PSSI sendiri telah mendapatkan surat dari FIFPro yang mempertanyakan kebijakan dalam pemotongan gaji tersebut. FIFPro, dalam surat bertanggal 4 April 2020, meminta penjelasan PSSI mengapa keputusan tersebut dikeluarkan tanpa berdiskusi dengan pemain melalui asosiasi pemain domestik, dalam hal ini adalah APPI. Ini tidak sejalan dengan praktik di tingkat internasional, seperti FIFPro yang selalu berdialog dengan FIFA dan Federasi Sepak Bola Asia (AFC). FIFPro pun meminta PSSI untuk segera menindaklanjuti situasi tersebut.
Sekarang bola ada di tangan PSSI untuk membuka jalan tengah berupa dialog atau musyawarah secara tripartit dengan klub dan pemain. Memang, dialog langsung tidak mudah dilakukan sekarang ini dalam kondisi pandemi covid-19 di Tanah Air. Meski demikian, pasti ada cara untuk bisa mempertemukan semua pihak dengan memanfaatkan teknologi.

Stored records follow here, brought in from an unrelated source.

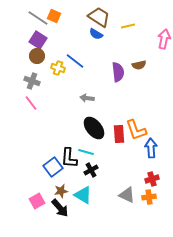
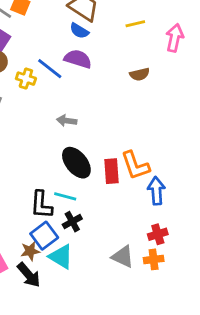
yellow line: (128, 26) -> (135, 24), moved
purple semicircle: (118, 72) -> (78, 59), moved, turned -66
blue square: (53, 167) -> (44, 236), moved

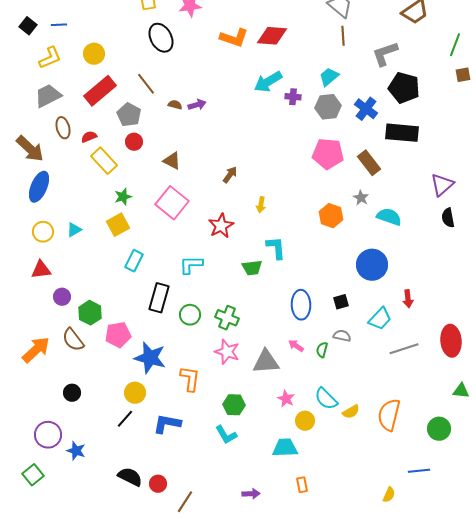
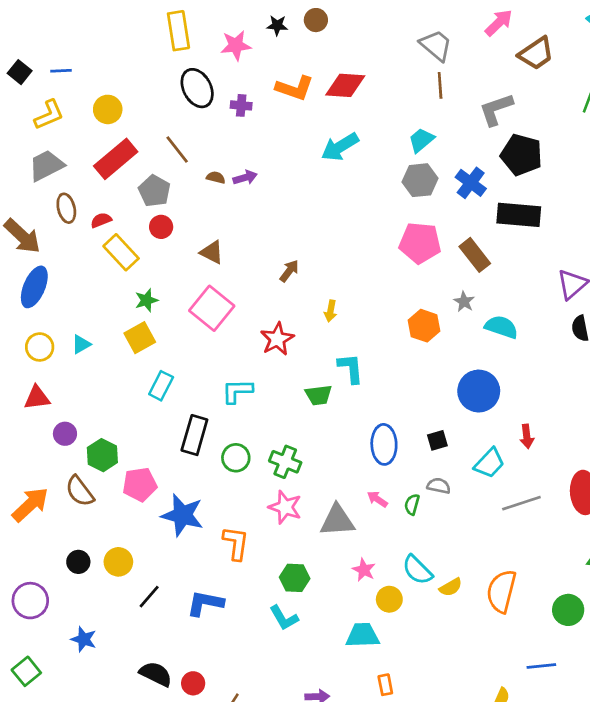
purple cross: (293, 97) -> (241, 105), moved
yellow circle: (135, 393) -> (118, 562), moved
purple circle: (48, 435) -> (30, 601), moved

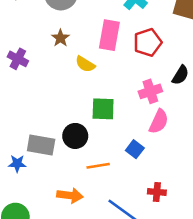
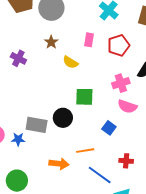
pink rectangle: (109, 35) -> (89, 40), size x0.6
pink semicircle: (159, 122) -> (127, 106), turned 84
orange line: (98, 166) -> (85, 151), moved

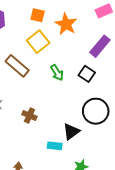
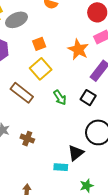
orange square: (38, 15) -> (39, 44), turned -32
orange star: (66, 24) -> (78, 49), moved
brown cross: (29, 116) -> (27, 139), moved

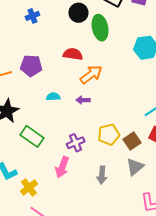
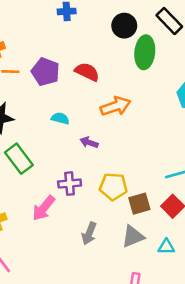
red semicircle: (73, 54) -> (87, 72), moved
purple arrow: (83, 100) -> (89, 142), moved

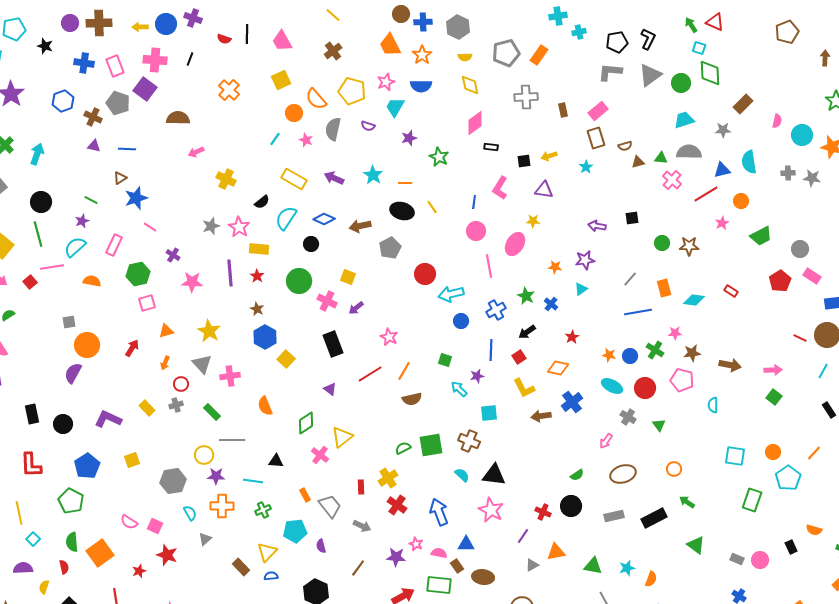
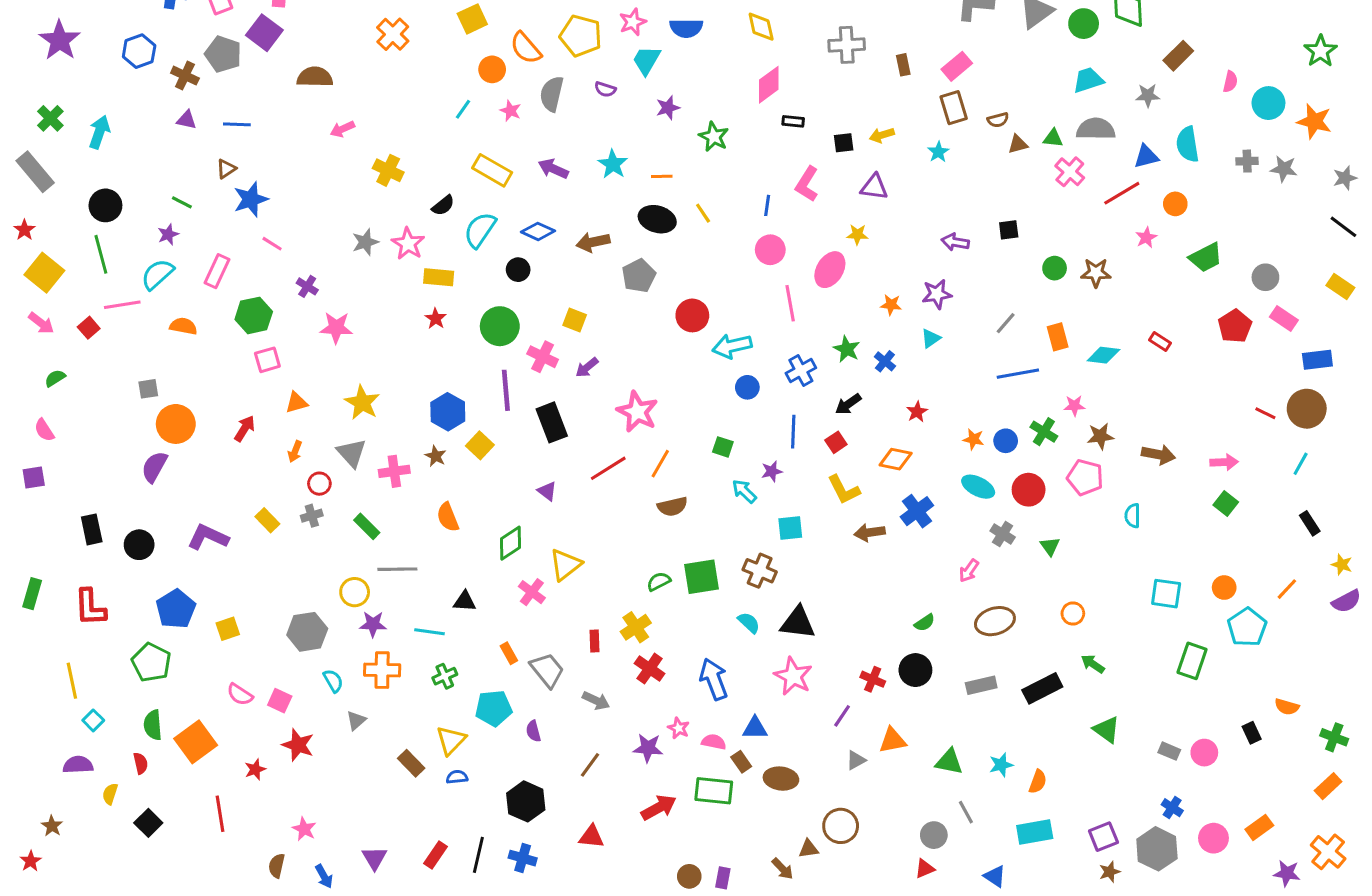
purple line: (230, 273) -> (506, 390), moved
brown star: (257, 309) -> (436, 456), moved
pink star: (389, 337) -> (637, 412), size x1.5
yellow square: (132, 460) -> (228, 629), moved

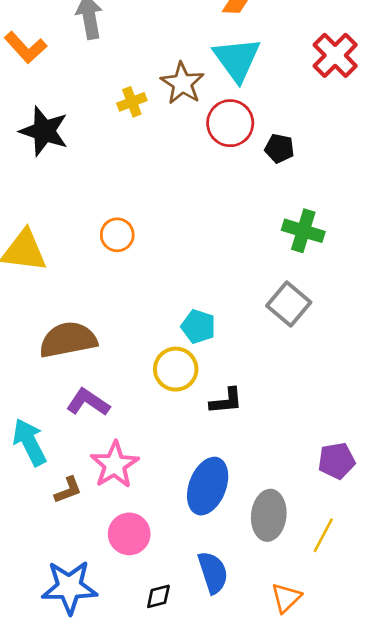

Bisa dibilang, kesalahan terjadi di awal pengambilan keputusan karena pemain sebagai obyek tidak dilibatkan. Andaikan dilibatkan dari awal dan sudah menjadi kesepakatan bersama, tentu tidak akan terjadi penolakan. Karena itu sudah menjadi kesepakatan bersama dan para pemain sebenarnya juga paham dengan kondisi klub. Ini seperti masalah klasik lainnya yang kerap terjadi di Indonesia. Hanya masalah komunikasi.